To do — Please rewrite the lines below, replacing every "indicates" with "shows" and leaving everything else unchanged.

Raw records —
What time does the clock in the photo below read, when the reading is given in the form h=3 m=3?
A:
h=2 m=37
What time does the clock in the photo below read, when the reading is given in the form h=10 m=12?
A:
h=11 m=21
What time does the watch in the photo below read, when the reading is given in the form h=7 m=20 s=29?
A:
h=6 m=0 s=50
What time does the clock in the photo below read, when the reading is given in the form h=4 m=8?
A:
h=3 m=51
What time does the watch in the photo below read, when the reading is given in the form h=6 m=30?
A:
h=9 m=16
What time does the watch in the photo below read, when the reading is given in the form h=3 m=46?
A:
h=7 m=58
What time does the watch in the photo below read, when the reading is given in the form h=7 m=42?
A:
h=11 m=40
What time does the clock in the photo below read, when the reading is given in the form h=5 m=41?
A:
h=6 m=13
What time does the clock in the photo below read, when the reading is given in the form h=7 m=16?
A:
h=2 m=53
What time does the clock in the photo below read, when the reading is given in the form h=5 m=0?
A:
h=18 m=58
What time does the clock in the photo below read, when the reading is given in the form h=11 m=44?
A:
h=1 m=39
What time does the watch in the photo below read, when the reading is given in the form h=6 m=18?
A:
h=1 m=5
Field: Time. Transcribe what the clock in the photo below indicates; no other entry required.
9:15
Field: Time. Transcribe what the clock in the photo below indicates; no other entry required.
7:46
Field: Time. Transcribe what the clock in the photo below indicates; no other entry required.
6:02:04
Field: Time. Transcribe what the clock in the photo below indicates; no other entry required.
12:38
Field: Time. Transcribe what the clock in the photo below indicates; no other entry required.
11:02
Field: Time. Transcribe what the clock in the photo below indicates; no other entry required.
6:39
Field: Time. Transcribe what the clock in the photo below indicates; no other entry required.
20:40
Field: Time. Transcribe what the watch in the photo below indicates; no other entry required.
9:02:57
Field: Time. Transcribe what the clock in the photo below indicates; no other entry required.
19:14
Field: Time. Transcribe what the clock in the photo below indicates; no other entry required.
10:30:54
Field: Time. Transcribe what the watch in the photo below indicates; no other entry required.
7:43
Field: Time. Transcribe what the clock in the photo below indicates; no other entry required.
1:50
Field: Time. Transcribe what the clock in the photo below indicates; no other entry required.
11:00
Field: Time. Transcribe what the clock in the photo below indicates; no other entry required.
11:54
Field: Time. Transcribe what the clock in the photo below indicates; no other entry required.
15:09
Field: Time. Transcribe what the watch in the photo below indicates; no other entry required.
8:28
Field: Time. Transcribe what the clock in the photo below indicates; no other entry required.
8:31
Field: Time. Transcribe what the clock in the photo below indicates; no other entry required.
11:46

Solution for this problem —
What time does the clock in the photo below read, when the reading is given in the form h=3 m=3?
A:
h=2 m=37
What time does the clock in the photo below read, when the reading is given in the form h=10 m=12?
A:
h=11 m=21
What time does the watch in the photo below read, when the reading is given in the form h=7 m=20 s=29?
A:
h=6 m=0 s=50
What time does the clock in the photo below read, when the reading is given in the form h=4 m=8?
A:
h=3 m=51
What time does the watch in the photo below read, when the reading is given in the form h=6 m=30?
A:
h=9 m=16
What time does the watch in the photo below read, when the reading is given in the form h=3 m=46?
A:
h=7 m=58
What time does the watch in the photo below read, when the reading is given in the form h=7 m=42?
A:
h=11 m=40
What time does the clock in the photo below read, when the reading is given in the form h=5 m=41?
A:
h=6 m=13
What time does the clock in the photo below read, when the reading is given in the form h=7 m=16?
A:
h=2 m=53
What time does the clock in the photo below read, when the reading is given in the form h=5 m=0?
A:
h=18 m=58
What time does the clock in the photo below read, when the reading is given in the form h=11 m=44?
A:
h=1 m=39
What time does the watch in the photo below read, when the reading is given in the form h=6 m=18?
A:
h=1 m=5
Field: Time. Transcribe what the clock in the photo below shows; no other entry required.
9:15
Field: Time. Transcribe what the clock in the photo below shows; no other entry required.
7:46
Field: Time. Transcribe what the clock in the photo below shows; no other entry required.
6:02:04
Field: Time. Transcribe what the clock in the photo below shows; no other entry required.
12:38
Field: Time. Transcribe what the clock in the photo below shows; no other entry required.
11:02
Field: Time. Transcribe what the clock in the photo below shows; no other entry required.
6:39
Field: Time. Transcribe what the clock in the photo below shows; no other entry required.
20:40
Field: Time. Transcribe what the watch in the photo below shows; no other entry required.
9:02:57
Field: Time. Transcribe what the clock in the photo below shows; no other entry required.
19:14
Field: Time. Transcribe what the clock in the photo below shows; no other entry required.
10:30:54
Field: Time. Transcribe what the watch in the photo below shows; no other entry required.
7:43
Field: Time. Transcribe what the clock in the photo below shows; no other entry required.
1:50
Field: Time. Transcribe what the clock in the photo below shows; no other entry required.
11:00
Field: Time. Transcribe what the clock in the photo below shows; no other entry required.
11:54
Field: Time. Transcribe what the clock in the photo below shows; no other entry required.
15:09
Field: Time. Transcribe what the watch in the photo below shows; no other entry required.
8:28
Field: Time. Transcribe what the clock in the photo below shows; no other entry required.
8:31
Field: Time. Transcribe what the clock in the photo below shows; no other entry required.
11:46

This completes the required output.